Study Guide

The Lost Weekend Manipulation

Manipulation

[While Wick is looking for a typewriter, at Don's behest, Don tries to untie a bottle he had hidden by hanging it from a rope outside of his window]

The opening scene, in which Don struggles to free a bottle he's hung out of the window, perfectly sets the tone for the film. While Don's machinations can be amusing at times, they reveal a deeply conflicted and often manipulative man, so desperate for a fix that he'll do anything to get it.

DON: If we took the later train, then Helen wouldn't have to go by herself. She's got two tickets, hasn't she?

See what we mean? We're hardly ten minutes into the movie and Don is already scheming and manipulating likes he's playing Monopoly. Give it a rest, buddy—you're only making yourself look like a jerk.

DON: Alright, if you don't believe me, take my keys and lock me in like a dog!

HELEN: We've got to trust Don, that's the only way.

Don frequently manipulates Wick and Helen by playing off their guilt. This is a great example of that: Don acts offended by the suggestion that he wants to have a drink in order to—well—have a drink. This sort of emotional manipulation is especially dark given that it's done to the people who love him most.

[Don is holding the cleaning lady's ten dollar payment in his hand.]

DON: Sorry, Mrs. Boyle, it isn't there. He must have forgotten.

As the movie continues, Don's manipulations grow increasingly egregious. Hiding a bottle of whiskey from your brother is one thing, but stealing a cleaning lady's paycheck is a whole different can of worms.

DON: I'll roll one bottle in a copy of the <em>Saturday Evening Post</em> so my brother can discover it like that. I want him to discover it to set his mind at ease.

Don's alcohol-smuggling plans are so complex that he should get hired by the C.I.A. or something. On the other hand, this also show how desperate Don has become, buying an extra bottle of whiskey simply to ensure that he'll have one during the weekend. It's pretty sad when you think about it.

[Don drops a bottle of whiskey.]

HELEN: Who threw that?

DON: It fell out of my pocket.

HELEN: Do you always carry those things?

DON: Well, no, you see, that friend of mine uptown, he has a slight cold.

As we see in this flashback, Don has been lying and manipulating from day one of his relationship with Helen. Heck, he starts fibbing within the first fifteen minutes. That's got to be a record. We hate to pile on, but that's not exactly the best way to kick off a relationship.

[Don steals a woman's purse while she cuddles with her lover.]

Eventually, Don gets so desperate that he resorts to thievery. It's not his most charming moment. What's more, it shows that Don's impressive manipulation skills are turning up diminishing returns, and that's really bad for him.

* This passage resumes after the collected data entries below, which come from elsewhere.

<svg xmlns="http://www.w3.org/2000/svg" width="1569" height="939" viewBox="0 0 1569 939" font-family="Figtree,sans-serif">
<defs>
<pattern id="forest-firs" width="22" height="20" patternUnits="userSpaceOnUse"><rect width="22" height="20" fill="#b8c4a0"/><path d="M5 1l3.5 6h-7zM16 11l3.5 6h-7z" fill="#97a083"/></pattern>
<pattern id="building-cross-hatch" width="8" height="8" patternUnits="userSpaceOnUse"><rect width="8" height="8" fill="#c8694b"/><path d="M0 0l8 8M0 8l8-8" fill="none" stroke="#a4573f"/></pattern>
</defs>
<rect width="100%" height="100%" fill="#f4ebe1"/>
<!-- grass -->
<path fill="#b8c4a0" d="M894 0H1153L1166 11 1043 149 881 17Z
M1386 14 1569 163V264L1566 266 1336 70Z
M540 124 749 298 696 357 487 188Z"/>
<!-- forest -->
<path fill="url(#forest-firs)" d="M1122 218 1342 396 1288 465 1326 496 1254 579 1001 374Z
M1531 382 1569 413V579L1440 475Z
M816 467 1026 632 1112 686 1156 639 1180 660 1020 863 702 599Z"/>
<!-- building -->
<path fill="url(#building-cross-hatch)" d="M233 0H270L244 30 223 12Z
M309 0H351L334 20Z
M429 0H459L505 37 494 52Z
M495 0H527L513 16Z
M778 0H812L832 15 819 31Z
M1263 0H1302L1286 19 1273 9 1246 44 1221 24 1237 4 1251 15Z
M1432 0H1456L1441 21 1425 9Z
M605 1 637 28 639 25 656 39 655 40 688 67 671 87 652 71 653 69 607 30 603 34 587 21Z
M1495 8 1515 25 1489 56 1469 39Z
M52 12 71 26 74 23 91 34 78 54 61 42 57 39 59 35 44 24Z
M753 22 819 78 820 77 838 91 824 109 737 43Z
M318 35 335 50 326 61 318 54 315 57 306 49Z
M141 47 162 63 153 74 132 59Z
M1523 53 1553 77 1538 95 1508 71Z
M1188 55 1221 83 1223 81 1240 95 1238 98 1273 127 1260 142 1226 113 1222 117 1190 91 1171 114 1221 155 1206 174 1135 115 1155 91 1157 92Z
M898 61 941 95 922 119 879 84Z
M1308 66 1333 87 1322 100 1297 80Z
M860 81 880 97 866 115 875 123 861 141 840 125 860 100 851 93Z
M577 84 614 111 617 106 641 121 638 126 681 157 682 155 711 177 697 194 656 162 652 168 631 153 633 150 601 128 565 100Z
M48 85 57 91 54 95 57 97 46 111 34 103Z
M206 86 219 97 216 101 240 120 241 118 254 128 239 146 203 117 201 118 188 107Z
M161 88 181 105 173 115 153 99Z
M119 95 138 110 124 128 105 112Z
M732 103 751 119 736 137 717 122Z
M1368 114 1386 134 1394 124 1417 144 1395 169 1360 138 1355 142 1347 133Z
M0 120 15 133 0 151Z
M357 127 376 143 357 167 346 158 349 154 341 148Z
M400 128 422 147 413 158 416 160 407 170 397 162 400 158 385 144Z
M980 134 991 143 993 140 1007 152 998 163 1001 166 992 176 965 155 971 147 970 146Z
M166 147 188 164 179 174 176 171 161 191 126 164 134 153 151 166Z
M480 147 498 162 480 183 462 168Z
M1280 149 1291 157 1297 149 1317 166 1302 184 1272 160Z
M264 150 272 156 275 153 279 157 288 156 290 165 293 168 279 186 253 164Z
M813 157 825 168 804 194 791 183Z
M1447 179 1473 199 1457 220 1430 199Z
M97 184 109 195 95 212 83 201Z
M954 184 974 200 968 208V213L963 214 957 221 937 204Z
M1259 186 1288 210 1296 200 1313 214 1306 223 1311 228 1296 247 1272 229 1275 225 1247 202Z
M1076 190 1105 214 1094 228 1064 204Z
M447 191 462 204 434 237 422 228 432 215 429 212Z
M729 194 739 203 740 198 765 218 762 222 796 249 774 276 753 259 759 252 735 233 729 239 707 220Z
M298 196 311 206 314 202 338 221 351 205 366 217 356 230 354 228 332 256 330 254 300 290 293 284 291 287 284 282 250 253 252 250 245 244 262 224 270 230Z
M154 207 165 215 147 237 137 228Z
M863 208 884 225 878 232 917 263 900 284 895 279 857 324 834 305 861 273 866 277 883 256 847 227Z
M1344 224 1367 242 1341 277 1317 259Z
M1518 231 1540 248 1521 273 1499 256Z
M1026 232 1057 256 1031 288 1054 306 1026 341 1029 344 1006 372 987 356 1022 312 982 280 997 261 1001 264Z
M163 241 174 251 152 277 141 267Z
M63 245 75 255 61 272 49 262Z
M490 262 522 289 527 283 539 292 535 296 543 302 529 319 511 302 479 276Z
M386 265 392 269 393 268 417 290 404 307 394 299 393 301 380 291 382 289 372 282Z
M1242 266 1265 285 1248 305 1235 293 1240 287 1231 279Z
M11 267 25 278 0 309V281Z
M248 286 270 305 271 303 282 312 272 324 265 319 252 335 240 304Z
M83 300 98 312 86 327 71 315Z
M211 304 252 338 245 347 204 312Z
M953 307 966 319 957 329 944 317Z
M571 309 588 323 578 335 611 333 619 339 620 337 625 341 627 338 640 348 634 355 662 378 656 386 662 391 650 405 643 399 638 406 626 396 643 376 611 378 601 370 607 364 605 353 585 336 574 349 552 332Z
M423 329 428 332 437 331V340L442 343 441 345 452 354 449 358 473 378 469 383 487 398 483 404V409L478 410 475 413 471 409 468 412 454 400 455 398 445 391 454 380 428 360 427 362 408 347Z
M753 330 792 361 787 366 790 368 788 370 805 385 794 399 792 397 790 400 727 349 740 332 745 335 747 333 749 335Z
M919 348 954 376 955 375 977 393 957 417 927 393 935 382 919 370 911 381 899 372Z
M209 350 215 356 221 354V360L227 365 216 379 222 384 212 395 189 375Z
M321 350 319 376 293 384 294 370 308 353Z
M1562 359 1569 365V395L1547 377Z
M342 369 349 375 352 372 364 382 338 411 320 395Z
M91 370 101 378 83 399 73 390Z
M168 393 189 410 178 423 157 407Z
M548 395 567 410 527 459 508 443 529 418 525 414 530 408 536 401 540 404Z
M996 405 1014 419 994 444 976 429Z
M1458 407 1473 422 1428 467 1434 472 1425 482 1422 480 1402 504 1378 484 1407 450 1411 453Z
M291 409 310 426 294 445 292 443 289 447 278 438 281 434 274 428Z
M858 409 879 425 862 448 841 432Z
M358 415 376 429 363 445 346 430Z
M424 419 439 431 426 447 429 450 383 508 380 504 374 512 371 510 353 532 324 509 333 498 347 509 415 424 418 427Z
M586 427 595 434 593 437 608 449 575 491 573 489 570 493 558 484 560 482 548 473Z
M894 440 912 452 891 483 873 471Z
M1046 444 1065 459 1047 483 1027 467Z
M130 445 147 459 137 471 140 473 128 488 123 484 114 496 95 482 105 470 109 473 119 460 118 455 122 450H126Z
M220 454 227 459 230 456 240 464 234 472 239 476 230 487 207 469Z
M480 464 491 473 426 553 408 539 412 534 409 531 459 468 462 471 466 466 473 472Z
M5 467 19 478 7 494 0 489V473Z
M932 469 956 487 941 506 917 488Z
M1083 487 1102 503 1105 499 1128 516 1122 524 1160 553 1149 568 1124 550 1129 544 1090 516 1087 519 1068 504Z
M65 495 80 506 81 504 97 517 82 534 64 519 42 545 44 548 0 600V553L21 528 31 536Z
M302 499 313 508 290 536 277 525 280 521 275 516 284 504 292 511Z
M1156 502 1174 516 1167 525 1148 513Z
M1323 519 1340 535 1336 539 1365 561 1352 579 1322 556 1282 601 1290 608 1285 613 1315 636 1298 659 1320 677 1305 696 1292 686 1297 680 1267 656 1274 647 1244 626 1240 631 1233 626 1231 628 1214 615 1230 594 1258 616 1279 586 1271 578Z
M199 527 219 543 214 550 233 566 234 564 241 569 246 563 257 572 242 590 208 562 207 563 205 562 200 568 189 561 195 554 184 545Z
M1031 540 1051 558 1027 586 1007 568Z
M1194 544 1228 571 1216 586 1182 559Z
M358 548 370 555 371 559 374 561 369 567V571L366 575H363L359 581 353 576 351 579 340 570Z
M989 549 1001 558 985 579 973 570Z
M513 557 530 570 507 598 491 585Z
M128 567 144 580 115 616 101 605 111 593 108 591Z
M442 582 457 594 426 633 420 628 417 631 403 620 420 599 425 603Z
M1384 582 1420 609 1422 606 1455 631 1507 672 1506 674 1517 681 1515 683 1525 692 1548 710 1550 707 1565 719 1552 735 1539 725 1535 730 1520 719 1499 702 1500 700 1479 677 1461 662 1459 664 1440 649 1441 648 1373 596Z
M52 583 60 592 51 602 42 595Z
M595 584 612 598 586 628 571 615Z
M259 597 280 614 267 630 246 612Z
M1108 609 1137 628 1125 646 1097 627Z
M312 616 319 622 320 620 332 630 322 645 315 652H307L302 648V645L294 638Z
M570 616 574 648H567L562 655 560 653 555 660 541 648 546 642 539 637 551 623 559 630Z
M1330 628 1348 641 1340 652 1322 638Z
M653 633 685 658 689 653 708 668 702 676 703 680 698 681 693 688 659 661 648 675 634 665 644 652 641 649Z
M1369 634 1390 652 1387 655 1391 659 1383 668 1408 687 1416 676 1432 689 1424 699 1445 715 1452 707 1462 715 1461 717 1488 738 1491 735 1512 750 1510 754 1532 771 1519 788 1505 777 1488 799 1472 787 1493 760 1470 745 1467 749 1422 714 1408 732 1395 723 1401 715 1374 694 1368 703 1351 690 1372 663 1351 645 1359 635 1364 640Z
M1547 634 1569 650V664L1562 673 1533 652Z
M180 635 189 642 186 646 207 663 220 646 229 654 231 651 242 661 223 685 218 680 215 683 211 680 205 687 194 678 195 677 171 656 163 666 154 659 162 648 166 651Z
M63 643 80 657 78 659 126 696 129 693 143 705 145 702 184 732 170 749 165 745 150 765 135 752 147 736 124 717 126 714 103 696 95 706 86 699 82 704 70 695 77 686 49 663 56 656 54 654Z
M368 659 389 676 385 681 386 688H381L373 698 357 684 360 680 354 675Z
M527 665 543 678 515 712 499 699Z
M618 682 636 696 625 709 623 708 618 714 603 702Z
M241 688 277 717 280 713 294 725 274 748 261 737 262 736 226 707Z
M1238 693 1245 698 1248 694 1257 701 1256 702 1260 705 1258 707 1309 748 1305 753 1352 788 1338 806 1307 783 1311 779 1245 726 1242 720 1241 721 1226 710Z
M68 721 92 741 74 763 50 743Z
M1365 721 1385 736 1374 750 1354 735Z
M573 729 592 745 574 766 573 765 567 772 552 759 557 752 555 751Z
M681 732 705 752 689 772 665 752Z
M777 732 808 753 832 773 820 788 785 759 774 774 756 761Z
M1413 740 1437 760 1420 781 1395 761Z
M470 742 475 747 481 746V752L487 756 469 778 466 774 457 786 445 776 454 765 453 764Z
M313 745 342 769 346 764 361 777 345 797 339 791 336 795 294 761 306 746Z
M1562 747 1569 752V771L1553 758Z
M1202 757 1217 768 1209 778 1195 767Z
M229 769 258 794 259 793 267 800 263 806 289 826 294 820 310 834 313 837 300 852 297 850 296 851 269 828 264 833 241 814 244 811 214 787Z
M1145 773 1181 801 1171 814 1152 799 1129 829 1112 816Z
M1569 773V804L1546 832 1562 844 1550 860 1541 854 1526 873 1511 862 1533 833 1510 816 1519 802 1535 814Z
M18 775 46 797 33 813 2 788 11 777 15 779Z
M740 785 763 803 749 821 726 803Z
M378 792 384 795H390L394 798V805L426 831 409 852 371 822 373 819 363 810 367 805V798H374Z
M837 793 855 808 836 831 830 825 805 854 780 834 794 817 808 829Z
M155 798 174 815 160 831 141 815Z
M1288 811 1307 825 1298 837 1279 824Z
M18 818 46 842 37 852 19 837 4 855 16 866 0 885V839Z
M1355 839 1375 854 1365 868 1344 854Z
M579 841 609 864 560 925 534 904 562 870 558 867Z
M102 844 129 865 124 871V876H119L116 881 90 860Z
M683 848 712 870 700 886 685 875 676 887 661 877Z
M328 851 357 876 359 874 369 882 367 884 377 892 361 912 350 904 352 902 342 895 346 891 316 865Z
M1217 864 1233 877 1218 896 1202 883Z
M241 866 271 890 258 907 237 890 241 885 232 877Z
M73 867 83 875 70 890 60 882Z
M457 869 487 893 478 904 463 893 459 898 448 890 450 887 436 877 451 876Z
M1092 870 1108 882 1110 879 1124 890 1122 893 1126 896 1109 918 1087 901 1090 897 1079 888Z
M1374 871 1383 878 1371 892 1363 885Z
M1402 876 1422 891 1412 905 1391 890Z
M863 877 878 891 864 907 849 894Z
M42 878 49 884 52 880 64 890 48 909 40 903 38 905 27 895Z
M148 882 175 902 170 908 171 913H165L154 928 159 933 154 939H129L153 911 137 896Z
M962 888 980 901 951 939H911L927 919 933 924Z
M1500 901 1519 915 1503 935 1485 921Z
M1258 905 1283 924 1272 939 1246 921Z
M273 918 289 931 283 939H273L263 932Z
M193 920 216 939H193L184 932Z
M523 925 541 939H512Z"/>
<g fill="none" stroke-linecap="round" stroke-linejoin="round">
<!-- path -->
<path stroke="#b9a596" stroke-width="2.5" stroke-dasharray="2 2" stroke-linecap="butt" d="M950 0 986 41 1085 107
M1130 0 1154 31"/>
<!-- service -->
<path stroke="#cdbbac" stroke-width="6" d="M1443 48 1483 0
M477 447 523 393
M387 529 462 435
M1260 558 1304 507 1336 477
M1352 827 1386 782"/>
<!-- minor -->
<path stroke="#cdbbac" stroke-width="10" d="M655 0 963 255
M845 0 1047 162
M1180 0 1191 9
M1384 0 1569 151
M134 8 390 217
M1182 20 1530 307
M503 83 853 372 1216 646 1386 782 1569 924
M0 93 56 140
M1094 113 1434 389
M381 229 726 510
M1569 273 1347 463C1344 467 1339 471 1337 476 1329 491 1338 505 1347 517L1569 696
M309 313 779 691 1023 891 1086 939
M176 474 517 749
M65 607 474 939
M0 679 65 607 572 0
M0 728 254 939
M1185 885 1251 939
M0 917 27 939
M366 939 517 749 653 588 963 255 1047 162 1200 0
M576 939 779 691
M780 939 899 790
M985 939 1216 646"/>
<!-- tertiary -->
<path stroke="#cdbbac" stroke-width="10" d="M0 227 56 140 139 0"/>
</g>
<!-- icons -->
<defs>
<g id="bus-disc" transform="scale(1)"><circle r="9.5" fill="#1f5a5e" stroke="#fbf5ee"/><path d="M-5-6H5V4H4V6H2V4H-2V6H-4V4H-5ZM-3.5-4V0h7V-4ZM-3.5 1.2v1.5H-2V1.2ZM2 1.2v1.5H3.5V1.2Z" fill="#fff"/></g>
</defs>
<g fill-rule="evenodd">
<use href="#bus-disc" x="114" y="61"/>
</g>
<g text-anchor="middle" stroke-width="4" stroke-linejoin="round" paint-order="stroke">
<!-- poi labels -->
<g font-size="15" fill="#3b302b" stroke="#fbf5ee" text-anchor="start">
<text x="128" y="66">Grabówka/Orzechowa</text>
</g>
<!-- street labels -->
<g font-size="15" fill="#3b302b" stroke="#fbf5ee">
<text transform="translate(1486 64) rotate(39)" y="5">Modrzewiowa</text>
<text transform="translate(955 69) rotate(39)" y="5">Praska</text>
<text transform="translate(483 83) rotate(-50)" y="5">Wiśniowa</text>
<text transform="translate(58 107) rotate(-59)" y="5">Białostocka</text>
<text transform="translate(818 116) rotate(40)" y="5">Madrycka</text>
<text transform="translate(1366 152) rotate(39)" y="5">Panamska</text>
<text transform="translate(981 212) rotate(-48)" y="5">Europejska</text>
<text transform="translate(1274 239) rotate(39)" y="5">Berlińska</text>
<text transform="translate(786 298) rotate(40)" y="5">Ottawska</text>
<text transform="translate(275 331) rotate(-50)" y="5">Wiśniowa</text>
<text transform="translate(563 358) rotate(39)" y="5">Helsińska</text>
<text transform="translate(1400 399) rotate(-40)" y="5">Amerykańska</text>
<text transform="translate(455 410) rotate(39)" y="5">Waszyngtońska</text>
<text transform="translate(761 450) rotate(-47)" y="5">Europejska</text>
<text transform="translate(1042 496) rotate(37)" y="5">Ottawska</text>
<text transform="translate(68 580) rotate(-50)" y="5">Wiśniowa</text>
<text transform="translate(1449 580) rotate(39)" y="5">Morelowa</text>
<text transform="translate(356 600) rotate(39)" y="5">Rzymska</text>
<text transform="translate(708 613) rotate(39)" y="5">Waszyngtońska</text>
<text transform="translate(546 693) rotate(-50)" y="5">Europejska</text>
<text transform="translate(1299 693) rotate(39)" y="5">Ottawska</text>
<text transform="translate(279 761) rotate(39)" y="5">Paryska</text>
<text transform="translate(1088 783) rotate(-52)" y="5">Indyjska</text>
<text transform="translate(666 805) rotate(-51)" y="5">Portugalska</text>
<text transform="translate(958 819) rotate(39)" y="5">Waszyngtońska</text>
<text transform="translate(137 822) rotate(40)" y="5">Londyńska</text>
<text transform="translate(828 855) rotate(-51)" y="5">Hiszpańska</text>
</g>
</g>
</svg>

DON: Could you let me have some money?

GLORIA: Say, you out of your mind? Don't be ridic. [...]

[Don kisses her.]

[...]

GLORIA: How much money?

This is a low point, even for Don. It's not just that he already has a girlfriend, though that would be bad enough. More than that, it's that he so flagrantly takes advantage of Gloria and her attraction to him with zero concern for how it affects her. That girl is going to have some serious trust issues when everything is said and done.

SHOPKEEPER: That'll be $2.15.

DON: Come on, I need that liquor. I want it and I'm going to get it, understand? I'm going to walk out of here with that quarter of rye, one way or another.

While Don's decision to steal that lady's purse was pretty bad, it was still very much in line with the guy that Don is. It's small stakes stuff. This, on the other hand, is something completely different. If anything, it shows just how dark and violent Don is becoming, and how that darkness now threatens to consume him whole.

HELEN: I knew there was a core of something. Well, there is a core, and now I know was it is—a sponge. And to soak it full you'll do anything that's ruthless, selfish, dishonest.

Although Helen makes up with Don after this fight (and after he quits booze), she's not saying anything that isn't true. After all, we've seen Don do plenty of ruthless, selfish, and dishonest things. We've seen him manipulate people without an ounce of empathy. It wasn't cute. Hopefully, those habits will fall to the wayside as soon as the whiskey does.